I’m still not sure of all the reasons behind my decision, but one is clear. For the last couple of years, I have been involved with the Council’s work on food as a social justice issue. In that time, I have learned a lot about how our personal choices around what we eat – how much of it, how it was grown, who harvested it – impact our world, and I have begun to view food differently. I have developed a more respectful attitude for what I eat, and this service, which focuses on locally grown produce, would be one way to test my resolve to be a better steward of the abundance available to me.
And boy has it.
In prior years, our wet spring that leaked into summer would have done little more than affected my family’s outdoor plans, but now I was dealing with strawberries that ripened super quickly and an abundance of eggplant, a personal favorite but one I’d rarely cooked before. My husband made scones with fresh berries, I sautéed squash, braised kale and collards, and froze spicy peppers for the chilis and soups that would come with cooler weather. I shared jewel-colored cherry tomatoes with my colleagues. And I was reminded of something I knew from my grandfather’s garden – vegetables straight out of the ground might not be pretty, but there is something almost sacred in knowing that they were connected to the earth shortly before you ate them.
I recently brought early fall apples into the office.
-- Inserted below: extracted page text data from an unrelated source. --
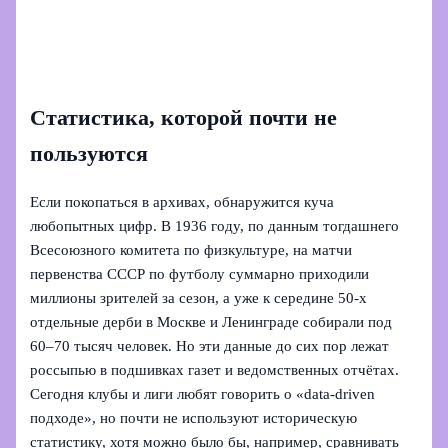
Статистика, которой почти не
пользуются
Если покопаться в архивах, обнаружится куча
любопытных цифр. В 1936 году, по данным тогдашнего
Всесоюзного комитета по физкультуре, на матчи
первенства СССР по футболу суммарно приходили
миллионы зрителей за сезон, а уже к середине 50‑х
отдельные дерби в Москве и Ленинграде собирали под
60–70 тысяч человек. Но эти данные до сих пор лежат
россыпью в подшивках газет и ведомственных отчётах.
Сегодня клубы и лиги любят говорить о «data‑driven
подходе», но почти не используют историческую
статистику, хотя можно было бы, например, сравнивать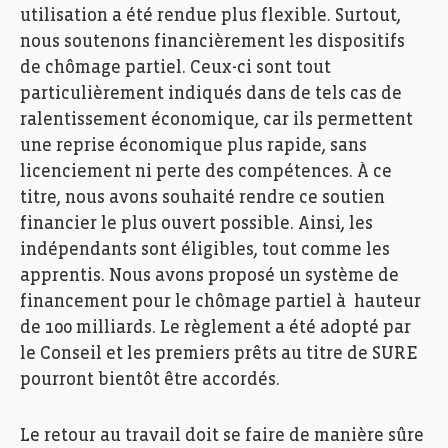
utilisation
a été rendue
plus flexible. Surtout,
nous
soutenons
financièrement les di
spositifs
de chômage partiel. C
eux-ci sont tout
particulièrement indiqués dans de
tel
s cas de
ralentissement économique,
car ils
permettent
un
e reprise économique
plus rapide
, sans
licenciement
ni
perte
des compétences
.
À
ce
titre, nous avons souhaité rendre ce soutien
financier le plus
ouvert
possible
. Ainsi
,
les
indépendants sont éligibles
, tout comme
les
apprentis.
Nous avons proposé un système de
financem
ent pour le chômage partiel
à
hauteur
de 100 milliards. Le règlement a été adopté par
le Conseil et les premiers prêts au titre de SURE
pourront bientôt être accordés.
Le retour au travail doit se faire
de
m
anière sûre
More than we could eat at home and too precious to let soften and go to waste. They weren’t super shiny and unblemished like those at the grocery store, but they were a gift from the people who have committed their lives to feeding the rest of us.
Verse 29 from the first chapter of Genesis reads: Then God said, “I give you every seed-bearing plant on the face of the whole earth and every tree that has fruit with seed in it. They will be yours for food.”
I have not taken on the challenges some do – to eat only what is grown locally, sustainably and organically. And I recognize that my family is fortunate to live in a place where food can be delivered literally to our doorstep and that we can afford the service. But I also know I have gained a renewed appreciation for that verse from Genesis and a new gratitude for what God has provided.
With the arrival of fall, my family and I have entered our third season of enjoying what I consider soul food. It continues to nourish our bodies and to touch our spirits.